Интересно было бы узнать, насколько власти приблизились к решению загадки авторства «Чмотанова». Принятый в аспирантуру на кафедру эстетики, — ею заведовал либерал Овсянников, он же и декан факультета, — я был оттуда исключен два года спустя либералом Овсянниковым, деканом и завкафедрой, в связи с письмом из «соответствующих (чему?) органов», как прошептали мне по секрету. Официально я был изгнан «за невыполнение учебного плана»: явно и не без цинизма меня провалили на экзамене по специальности, который организовали мне специально… (этот нечаянный повтор — не подсказка ли тени Миши Соковнина… не телепатическая ли телеграмма Севы Некрасова…) единственному из всех аспирантов, на общем собрании кафедры, и он длился два часа! Либералу О. было важно продемонстрировать подчиненным коллегам, что исключается и в самом деле научно не состоятельный кандидат в кандидаты наук.

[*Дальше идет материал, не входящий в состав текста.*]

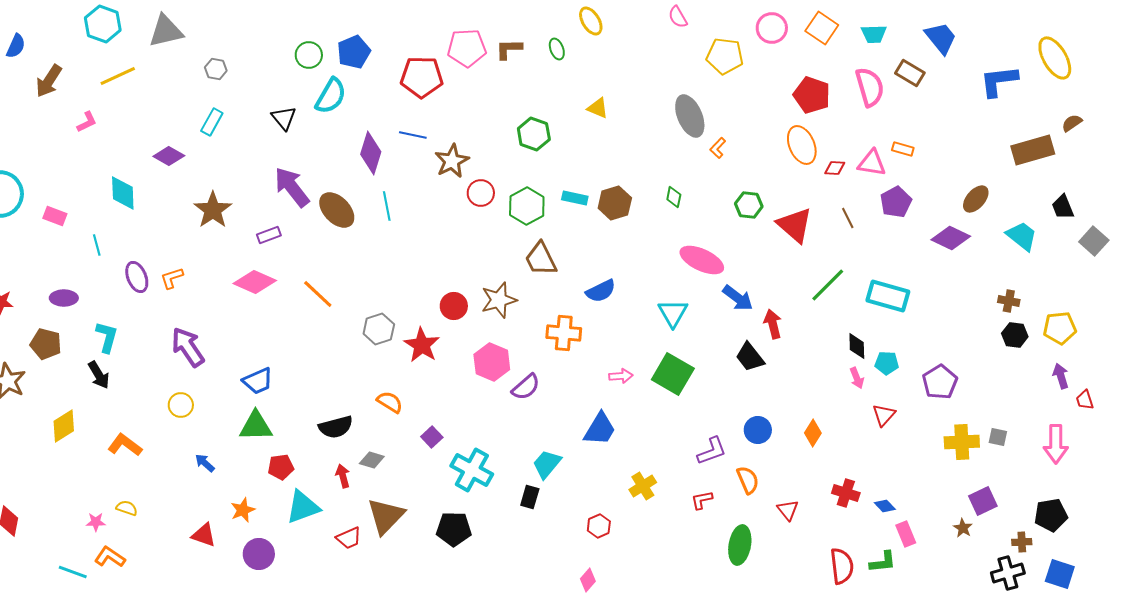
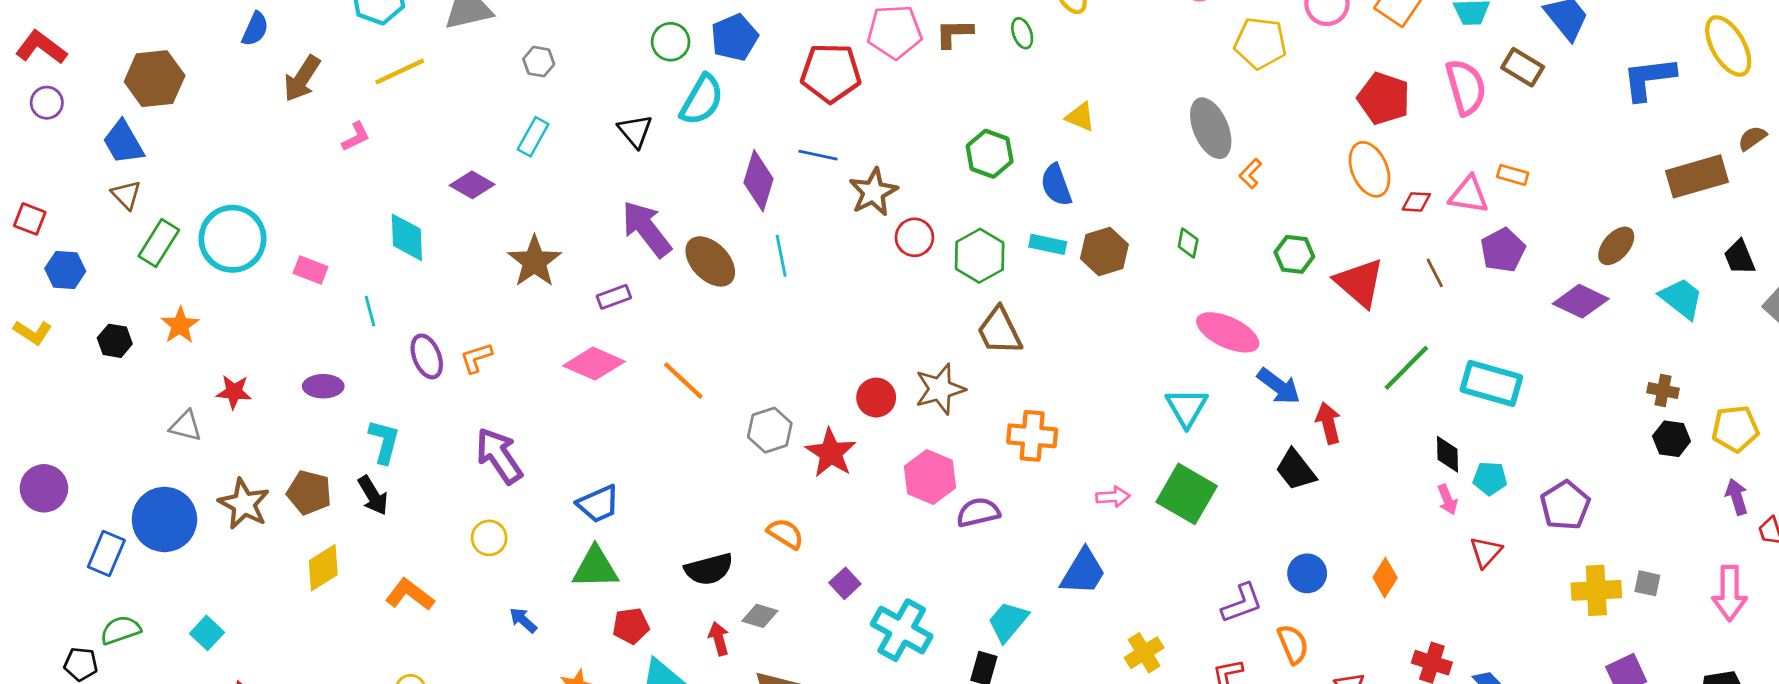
blue semicircle: (601, 291) -> (1056, 185), moved, turned 96
brown pentagon: (46, 344) -> (309, 493), moved
purple semicircle: (526, 387) -> (978, 512), turned -152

Сам я думал, что исключен в связи с арестом Михеева: он пытался бежать за границу, воспользовавшись паспортом знакомого швейцарца. Оказалось, что комната Димы в общежитии университета на Ленинских горах (ныне снова Воробьевых; не переименовать ли теперь наконец и Ленина в Воробьева, чтобы покончить со всем этим?), — комната, оказалось, прослушивалась. Экая неприятность! Мне случалась там разговаривать на темы не только запретные, но и острые. Например, может ли послужить делу освобождения новейшая техника, — Дима был физик. Как известно, он получил восемь лет за свою романтическую попытку, отсидел шесть, и я имел удовольствие его встречать в городе Вена в 78-м.

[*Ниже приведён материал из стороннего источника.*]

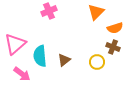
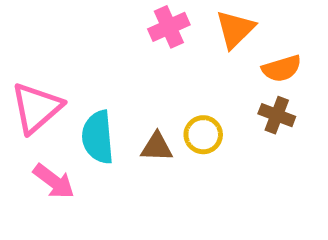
pink cross: (49, 11) -> (169, 27), moved
brown triangle: (64, 60) -> (157, 147), turned 40
yellow circle: (97, 62) -> (203, 135), moved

Исключение я перенес болезненно. У меня сохранялся, несмотря на советские ужасы и явно гнилые части института, романтический образ Альмы Матер, сложившийся в отрочестве. Герцен и Огарев, их клятва на Воробьевых (впоследствии Ленинских) горах, Сперанский, Печерин, Грановский… Альма М. предстала лживой и злой. Почти тотчас я уехал на Север, сначала к Игорю Мельнику ( †1996), художнику и скульптору ( и другу красавицы Ольги П.), в Кижи (где тогда же работала искусствовед и реставратор икон Г.Н. Попова), а потом вместе с ним в Кандалакшу, на Белое море, на остров к Валерию Кочину (†200-?), работавшему там инспектором рыбнадзора: он любил рискованные положения à la Достоевский.
И в Кандалакше произошла странная история: милиция задержала меня и обвинила в том, что я «мочился на памятник Ленину». Я и не знал, что там памятник! Ночь была февральская, безлунная, полярная, освещения никакого. Кто мог знать, что там памятник? Мы и не думали о нем, выйдя из единственного в городе «кафе», где приятно провели время в разговорах на вечные темы и за бутылкой не сказать «вина», но, несомненно, алкоголя. Если память мне не изменяет, этот крепкий напиток назывался «портвейн». В милиции мне пообещали два года «за злостное хулиганство». Поначалу я бодрился и насмехался, — мол, спешите найти мочу, скоро весна («Весь снег сниму с площади, а найду!» — яростно кричал страж порядка), но в камере ночью опечалился и стал думать, что меня «зацепили». Для начала дадут два года, в лагере продлят еще на три, и так далее, — техника дела дел была уже известна. Пропал! Однако наутро пришел Кочин и поговорил с начальником. И меня выпустили. Разумеется, оштрафовав. Спасительную сумму выкупа прислала из Москвы Губайдулина. О, это сладкое чувство свободы, ни с чем не сравнимое, пьянящее, райское!